▶ _WHAT THE EXERCISE ASKS_
Please write out all the data exactly as shown.

▶ _DATA_
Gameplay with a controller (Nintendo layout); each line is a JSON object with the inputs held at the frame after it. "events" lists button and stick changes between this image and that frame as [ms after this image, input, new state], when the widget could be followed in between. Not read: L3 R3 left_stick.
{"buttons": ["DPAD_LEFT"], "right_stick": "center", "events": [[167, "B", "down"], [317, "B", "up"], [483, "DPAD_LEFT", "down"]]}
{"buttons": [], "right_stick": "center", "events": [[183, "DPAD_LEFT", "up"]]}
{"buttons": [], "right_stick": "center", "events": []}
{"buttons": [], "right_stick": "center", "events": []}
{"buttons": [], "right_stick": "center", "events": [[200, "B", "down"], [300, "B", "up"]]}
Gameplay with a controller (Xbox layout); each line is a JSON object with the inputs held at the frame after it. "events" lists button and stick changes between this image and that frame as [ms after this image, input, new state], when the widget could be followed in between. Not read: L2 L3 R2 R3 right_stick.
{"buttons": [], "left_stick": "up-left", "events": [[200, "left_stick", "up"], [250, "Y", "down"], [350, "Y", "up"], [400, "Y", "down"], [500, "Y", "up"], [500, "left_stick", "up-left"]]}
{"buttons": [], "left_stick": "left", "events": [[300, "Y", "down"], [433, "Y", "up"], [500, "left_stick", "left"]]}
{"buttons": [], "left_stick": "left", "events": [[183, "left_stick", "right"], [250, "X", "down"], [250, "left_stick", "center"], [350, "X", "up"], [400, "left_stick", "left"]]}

▶ _THE ANSWER_
Gameplay with a controller (Nintendo layout); each line is a JSON object with the inputs held at the frame after it. "events" lists button and stick changes between this image and that frame as [ms after this image, input, new state], when the widget could be followed in between. Not read: L3 R3 left_stick.
{"buttons": ["DPAD_LEFT"], "right_stick": "center", "events": [[167, "B", "down"], [317, "B", "up"], [483, "DPAD_LEFT", "down"]]}
{"buttons": [], "right_stick": "center", "events": [[183, "DPAD_LEFT", "up"]]}
{"buttons": [], "right_stick": "center", "events": []}
{"buttons": [], "right_stick": "center", "events": []}
{"buttons": [], "right_stick": "center", "events": [[200, "B", "down"], [300, "B", "up"]]}
Gameplay with a controller (Xbox layout); each line is a JSON object with the inputs held at the frame after it. "events" lists button and stick changes between this image and that frame as [ms after this image, input, new state], when the widget could be followed in between. Not read: L2 L3 R2 R3 right_stick.
{"buttons": [], "left_stick": "up-left", "events": [[200, "left_stick", "up"], [250, "Y", "down"], [350, "Y", "up"], [400, "Y", "down"], [500, "Y", "up"], [500, "left_stick", "up-left"]]}
{"buttons": [], "left_stick": "left", "events": [[300, "Y", "down"], [433, "Y", "up"], [500, "left_stick", "left"]]}
{"buttons": [], "left_stick": "left", "events": [[183, "left_stick", "right"], [250, "X", "down"], [250, "left_stick", "center"], [350, "X", "up"], [400, "left_stick", "left"]]}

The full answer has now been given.